Identificación del inmueble (folio y direcciónTítulo de adquisiciónTradición / entregaDerecho
366-35051 Lote 4 El Hueso - Melgar (Tolima)E. P. Nº 1394 de 14 de julio de 1999 - Notaría 10 de Bogotá - división materialInscrita al folio de matrícula inmobiliaria, anotación 1, de 3 de diciembre de 1.999Propiedad
366-35050 - Lote 3 El ensueño - Melgar (Tolima)E.P. Compraventa Nº 2684 de 30 de diciembre de 1999 - Notaria 10 de BogotáInscrita al folio de matrícula inmobiliaria, anotación 2, de 3 de marzo de 2000Propiedad
366-35049 - Lote Nº 2 Andrea - Melgar (Tolima)Promesa de compraventaRecibió la posesión del inmueble el 25 de noviembre de 1999Posesión

Dichos predios habían pertenecido a los lotes de mayor extensión 218 y 22 de la parcelación “Resacas” identificados con los folios de matrícula inmobiliaria Nº 366-0006226 y 366-0006221 de la Oficina de Registro de Instrumentos Públicos de Melgar.

El día 5 de junio de 2007 un número indeterminado de personas ingresaron sin autorización, esto es, en forma arbitraria, a los predios antes identificados, talaron árboles, hicieron terraplenes y empezaron a construir sus viviendas.

El 19 de junio de 2007, el demandante presentó querella civil de policía ante la Alcaldía Municipal de Melgar (Tolima) “pidiéndole que decretara el lanzamiento por ocupación de hecho de los predios identificados”. La querella fue admitida mediante Resolución 449 de 1 de agosto de 2007 que en su artículo tercero dispuso: “ordenar el lanzamiento por ocupación de hechos de las personas indeterminadas que ocuparon los lotes de terreno números 218 y 222 de la parcelación “resacas”, barrio el mirador de este municipio de Melgar (…) corresponden a los inmuebles de mayor extensión con matrículas números 3660006226 y 3660006221 de los cuales surgen los inmuebles identificados (...) 366-35050, 366-35051, 366-35049”.

El 18 de octubre de 2007, la Inspección Única de Policía de Melgar (comisionada), dio inicio a la diligencia de lanzamiento pero ante la imposibilidad de establecer los mojones, suspendió la diligencia y consideró oficiar a “planeación municipal para solicitar un topógrafo”. Sin embargo, no se ofició a planeación ni se reprogramó la diligencia.

El 20 de septiembre de 2011 el demandante solicitó a la Inspección de Policía señalar fecha y hora para la diligencia de lanzamiento y oficiar a planeación; solicitud que no fue resuelta.

El 30 de enero de 2012, la Inspectora Primera de Policía de Melgar remitió el expediente al Inspector Segundo para que asumiera el conocimiento, quien mediante Resolución 139 de 23 de abril de 2012 resolvió la solicitud de nulidad presentada por los residentes del barrio Mirador - “arbitrariamente” declaró la nulidad de todo lo actuado.

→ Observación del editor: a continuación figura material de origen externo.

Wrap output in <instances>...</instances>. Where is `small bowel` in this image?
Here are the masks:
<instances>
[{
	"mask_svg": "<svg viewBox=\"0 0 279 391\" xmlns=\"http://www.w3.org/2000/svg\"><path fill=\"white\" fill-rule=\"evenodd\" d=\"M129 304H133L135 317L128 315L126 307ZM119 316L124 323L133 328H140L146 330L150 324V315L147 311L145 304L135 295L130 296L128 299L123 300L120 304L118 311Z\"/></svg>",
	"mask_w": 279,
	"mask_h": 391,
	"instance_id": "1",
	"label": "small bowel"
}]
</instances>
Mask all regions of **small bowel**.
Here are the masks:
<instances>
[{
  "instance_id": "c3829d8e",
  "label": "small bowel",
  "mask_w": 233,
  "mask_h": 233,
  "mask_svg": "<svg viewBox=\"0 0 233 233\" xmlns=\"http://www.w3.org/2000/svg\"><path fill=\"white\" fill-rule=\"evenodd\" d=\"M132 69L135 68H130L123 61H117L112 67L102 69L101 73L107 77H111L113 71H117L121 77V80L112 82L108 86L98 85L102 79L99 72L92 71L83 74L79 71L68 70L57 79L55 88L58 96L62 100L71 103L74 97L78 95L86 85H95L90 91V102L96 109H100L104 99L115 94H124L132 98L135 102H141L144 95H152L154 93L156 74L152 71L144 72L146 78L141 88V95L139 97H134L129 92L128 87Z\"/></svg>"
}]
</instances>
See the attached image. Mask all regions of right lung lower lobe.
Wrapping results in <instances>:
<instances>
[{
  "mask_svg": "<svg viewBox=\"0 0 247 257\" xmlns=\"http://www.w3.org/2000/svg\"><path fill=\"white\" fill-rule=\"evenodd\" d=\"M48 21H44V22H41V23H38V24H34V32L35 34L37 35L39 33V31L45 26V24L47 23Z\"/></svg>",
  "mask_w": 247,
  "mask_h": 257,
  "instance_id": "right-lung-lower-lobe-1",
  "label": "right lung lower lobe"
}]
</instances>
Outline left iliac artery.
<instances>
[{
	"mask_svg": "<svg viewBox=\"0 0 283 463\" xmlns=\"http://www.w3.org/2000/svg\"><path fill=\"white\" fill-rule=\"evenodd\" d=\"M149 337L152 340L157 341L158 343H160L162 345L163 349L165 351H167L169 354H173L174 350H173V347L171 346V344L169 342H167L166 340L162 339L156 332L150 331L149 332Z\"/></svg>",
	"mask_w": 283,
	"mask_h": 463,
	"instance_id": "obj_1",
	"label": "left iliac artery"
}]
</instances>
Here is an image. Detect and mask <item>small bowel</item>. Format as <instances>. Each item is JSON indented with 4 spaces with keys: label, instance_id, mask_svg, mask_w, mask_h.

Contra esta decisión, el actor interpuso recurso de reposición, que fue resuelto de manera desfavorable mediante Resolución 248 del 31 de julio de 2012 donde el alcalde de Melgar resolvió no reponer la Resolución 139, en criterio del demandante, protegiendo a los invasores, a quienes dotó de los servicios públicos de alcantarillado y acueducto.

2. El trámite procesal.

Admitida la demanda(6), y noticiado el Municipio de Melgar - Tolima, el asunto se fijó en lista.

2.1. El 11 de julio de 2013, la apoderada del Municipio de Melgar - Tolima(7) contestó la demanda, oponiéndose a todas y cada una de las pretensiones; propuso la falta de legitimación en la causa por pasiva y ausencia de la omisión alegada. En contraposición, sostuvo que la querella interpuesta por el demandante surtió el trámite correspondiente, pero inicialmente fue inadmitida por ausencia de los requisitos legales y el actor no la subsanó dentro del término previsto, de manera que el proceso terminó anormalmente, por la inactividad del señor Vainilla Murcia.

3. Audiencia inicial, de pruebas y alegatos de conclusión.

3.1. El 11 de octubre de 2013 se llevó a cabo la audiencia inicial(8), en la que el Tribunal Administrativo del Tolima saneó el proceso y advirtió que el Municipio de Melgar - Tolima no propuso ninguna excepción, se fijó el litigio y ordenó abrir el proceso a pruebas.

3.3. (Sic) El 6 de diciembre de 2013 se llevó a cabo la audiencia de pruebas(9) y se corrió traslado a las partes por el término de 10 días para que presentaran sus alegatos de conclusión y al Ministerio Público para que rindiera el concepto de rigor. Oportunidad que fue aprovechada por la parte demandante(10) y la parte demandada(11).

II. Sentencia de primera instancia

El 13 de febrero de 2014 el Tribunal Administrativo del Tolima negó las pretensiones de la demanda(12), por cuanto consideró que:

“Los anteriores elementos de convicción, aportados al proceso por el propio actor, demuestran plenamente que la ocupación a los predios del accionante CAYETANO VAINILLA MURCIA, no se produjo el día 5 de junio de 2007, como lo registra el apoderado actor en el hecho descrito bajo el numeral 5 de la demanda, sino que dicha ocupación tiene antecedentes de haberse operado desde el año 1998; prueba de ello es la manifestación que hizo el propio accionante en la querella policiva por ocupación de hecho elevada ante el municipio de Melgar el 19 de junio de 2007, donde de manera enfática señala que “el señor DANIEL ALARCON DURAN ha sido una de las personas promotoras de la ocupación de los predios de su propiedad”.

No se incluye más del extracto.